I imagine it was prisoner Michaud’s good conduct that, paradoxically, caused the distraction of the directors of the Charleroi prison. No one, during the final years of her imprisonment, seemed to remember her; and it’s easy to believe that many more years would have been commuted had she submitted an official request before. When it was decided she deserved early release, she was six years from completing her sentence. But ten years earlier, the same pardon would have been conceded: her behavior was the same during that whole life within a life that is a murder conviction. In December 1998, Madame Michaud was summoned to the César Franck room of the prison, where she answered a series of questions meant to confirm her willingness to return to and be a useful member of society. At the end of the session, they asked her if she would prefer to get out before or after the holidays: on the brink of freedom, Madame Michaud did not want to spend one single day more in jail. The prison officials placed among her belongings (the toilette she’d arrived with and a calendar on the back of which was the plan of a house) an envelope with three thousand francs in five-hundred-franc notes. On December 19, Madame Michaud spent the night in a Charleroi motel—nobody had been waiting for her outside the prison gates—and before dawn she was ready to return to Les Houx. (At seventy-nine years of age, Madame Michaud no longer slept much, and always awoke with the first light.) She didn’t have to explain to the taxi driver where her family’s property was.

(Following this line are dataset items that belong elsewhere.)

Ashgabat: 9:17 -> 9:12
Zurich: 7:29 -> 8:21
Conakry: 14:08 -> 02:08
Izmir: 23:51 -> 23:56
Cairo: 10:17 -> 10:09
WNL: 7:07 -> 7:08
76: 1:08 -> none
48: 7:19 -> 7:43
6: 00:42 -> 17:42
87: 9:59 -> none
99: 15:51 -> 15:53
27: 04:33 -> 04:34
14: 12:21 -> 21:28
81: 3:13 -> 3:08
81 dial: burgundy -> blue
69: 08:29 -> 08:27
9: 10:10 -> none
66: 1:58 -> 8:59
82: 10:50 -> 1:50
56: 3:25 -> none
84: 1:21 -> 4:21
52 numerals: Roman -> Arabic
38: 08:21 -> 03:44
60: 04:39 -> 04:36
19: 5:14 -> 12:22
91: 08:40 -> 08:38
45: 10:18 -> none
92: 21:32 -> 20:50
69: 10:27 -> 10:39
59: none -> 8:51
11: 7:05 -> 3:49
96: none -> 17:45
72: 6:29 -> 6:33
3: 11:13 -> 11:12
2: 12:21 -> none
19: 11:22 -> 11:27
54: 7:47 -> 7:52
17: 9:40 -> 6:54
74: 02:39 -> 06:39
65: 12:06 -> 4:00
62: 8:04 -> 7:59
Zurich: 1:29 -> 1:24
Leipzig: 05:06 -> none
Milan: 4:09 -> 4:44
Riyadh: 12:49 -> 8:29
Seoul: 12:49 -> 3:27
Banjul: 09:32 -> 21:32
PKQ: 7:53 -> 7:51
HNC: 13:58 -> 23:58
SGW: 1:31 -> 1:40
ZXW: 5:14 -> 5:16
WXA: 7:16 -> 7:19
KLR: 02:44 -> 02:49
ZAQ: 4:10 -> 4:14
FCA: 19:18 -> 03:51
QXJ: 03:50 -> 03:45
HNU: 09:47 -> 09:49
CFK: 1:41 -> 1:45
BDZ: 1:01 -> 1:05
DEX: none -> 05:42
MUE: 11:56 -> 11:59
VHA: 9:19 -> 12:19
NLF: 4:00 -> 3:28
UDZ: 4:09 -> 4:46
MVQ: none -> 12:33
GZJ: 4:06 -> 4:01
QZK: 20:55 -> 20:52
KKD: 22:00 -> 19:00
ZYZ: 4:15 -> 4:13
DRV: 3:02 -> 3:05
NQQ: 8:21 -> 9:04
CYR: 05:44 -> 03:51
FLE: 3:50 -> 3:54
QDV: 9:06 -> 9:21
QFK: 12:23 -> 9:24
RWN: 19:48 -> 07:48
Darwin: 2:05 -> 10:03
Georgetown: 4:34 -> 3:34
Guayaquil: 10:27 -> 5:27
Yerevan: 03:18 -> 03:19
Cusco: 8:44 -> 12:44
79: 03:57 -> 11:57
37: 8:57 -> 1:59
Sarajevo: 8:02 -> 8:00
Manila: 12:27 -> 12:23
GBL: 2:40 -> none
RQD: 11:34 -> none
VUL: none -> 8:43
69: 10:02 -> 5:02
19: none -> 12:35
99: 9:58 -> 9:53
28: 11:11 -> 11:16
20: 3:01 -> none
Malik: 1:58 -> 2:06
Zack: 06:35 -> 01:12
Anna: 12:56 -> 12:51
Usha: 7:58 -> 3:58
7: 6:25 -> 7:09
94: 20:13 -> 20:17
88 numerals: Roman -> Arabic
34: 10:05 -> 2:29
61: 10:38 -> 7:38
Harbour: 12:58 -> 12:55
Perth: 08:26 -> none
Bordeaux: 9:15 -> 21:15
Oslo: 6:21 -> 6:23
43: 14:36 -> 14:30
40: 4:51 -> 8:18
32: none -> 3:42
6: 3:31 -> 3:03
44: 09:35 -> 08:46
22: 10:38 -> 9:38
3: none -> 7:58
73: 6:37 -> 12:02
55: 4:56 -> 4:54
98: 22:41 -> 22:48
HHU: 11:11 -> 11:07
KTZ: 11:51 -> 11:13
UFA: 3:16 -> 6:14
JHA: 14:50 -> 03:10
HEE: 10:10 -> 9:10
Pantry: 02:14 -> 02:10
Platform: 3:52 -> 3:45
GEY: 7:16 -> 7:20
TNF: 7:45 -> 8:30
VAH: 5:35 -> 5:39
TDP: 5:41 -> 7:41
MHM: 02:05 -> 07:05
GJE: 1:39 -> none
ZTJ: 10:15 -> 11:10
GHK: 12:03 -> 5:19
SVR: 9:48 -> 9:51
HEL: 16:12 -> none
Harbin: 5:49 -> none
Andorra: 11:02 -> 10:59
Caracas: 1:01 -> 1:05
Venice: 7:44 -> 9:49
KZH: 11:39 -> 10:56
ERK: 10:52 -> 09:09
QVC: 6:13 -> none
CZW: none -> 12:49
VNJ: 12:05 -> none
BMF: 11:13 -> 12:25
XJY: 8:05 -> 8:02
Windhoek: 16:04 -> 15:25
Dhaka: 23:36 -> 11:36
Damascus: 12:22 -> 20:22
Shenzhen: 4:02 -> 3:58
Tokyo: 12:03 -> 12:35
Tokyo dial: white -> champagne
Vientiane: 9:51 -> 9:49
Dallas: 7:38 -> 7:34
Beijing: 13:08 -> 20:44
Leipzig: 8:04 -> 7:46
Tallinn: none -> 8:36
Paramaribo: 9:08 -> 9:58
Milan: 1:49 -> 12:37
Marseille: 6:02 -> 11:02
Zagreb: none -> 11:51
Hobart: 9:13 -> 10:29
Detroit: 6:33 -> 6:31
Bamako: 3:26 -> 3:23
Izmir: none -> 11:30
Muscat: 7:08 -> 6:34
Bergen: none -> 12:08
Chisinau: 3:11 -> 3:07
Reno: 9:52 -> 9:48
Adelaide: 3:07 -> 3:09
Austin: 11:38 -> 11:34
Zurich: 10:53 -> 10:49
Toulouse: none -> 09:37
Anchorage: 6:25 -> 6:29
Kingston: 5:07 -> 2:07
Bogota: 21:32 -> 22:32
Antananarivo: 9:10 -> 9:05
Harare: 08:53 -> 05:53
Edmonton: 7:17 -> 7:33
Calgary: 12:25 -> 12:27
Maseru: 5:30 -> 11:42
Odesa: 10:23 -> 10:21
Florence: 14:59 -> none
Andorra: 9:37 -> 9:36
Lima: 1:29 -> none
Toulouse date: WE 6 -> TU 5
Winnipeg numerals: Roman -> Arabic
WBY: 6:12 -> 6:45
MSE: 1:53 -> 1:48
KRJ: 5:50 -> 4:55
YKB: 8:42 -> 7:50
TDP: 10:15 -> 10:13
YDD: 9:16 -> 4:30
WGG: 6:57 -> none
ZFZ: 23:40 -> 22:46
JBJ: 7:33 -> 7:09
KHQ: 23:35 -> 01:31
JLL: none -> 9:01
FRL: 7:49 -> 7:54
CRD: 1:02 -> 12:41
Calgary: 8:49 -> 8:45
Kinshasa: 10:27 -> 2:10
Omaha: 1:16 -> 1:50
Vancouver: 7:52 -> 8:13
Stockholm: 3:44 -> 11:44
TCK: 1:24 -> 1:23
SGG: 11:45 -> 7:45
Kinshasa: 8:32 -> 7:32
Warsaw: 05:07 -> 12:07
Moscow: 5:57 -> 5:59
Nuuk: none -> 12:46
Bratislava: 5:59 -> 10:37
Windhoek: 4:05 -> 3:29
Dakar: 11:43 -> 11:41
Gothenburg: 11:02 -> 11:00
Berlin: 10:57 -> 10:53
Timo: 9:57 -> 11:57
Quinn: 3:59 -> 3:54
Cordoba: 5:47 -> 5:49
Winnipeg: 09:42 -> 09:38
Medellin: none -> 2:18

The taxi drove slowly up the drive, for it had snowed and a layer of ice made the surface slippery. Madame Michaud wiped the condensation from the car window to see the house, her house, and must have thought she’d open the main door and it would be as if not a day had gone by. She didn’t dismiss the driver as soon as she stepped out of the taxi, perhaps because she felt that it wasn’t gravel beneath the snow but pebbles. But she kept going, and her hand moved instinctively to the place where the large door knocker had always been: her hand fell on emptiness. It must have seemed implausible to her to have to look for the latch, and to have to try twice before being able to get it to open. She had to imagine the possibility that she’d not been paying attention on her way there, that the taxi driver had brought her to someone else’s house. She looked around. On her face was confusion. Madame Michaud felt disoriented.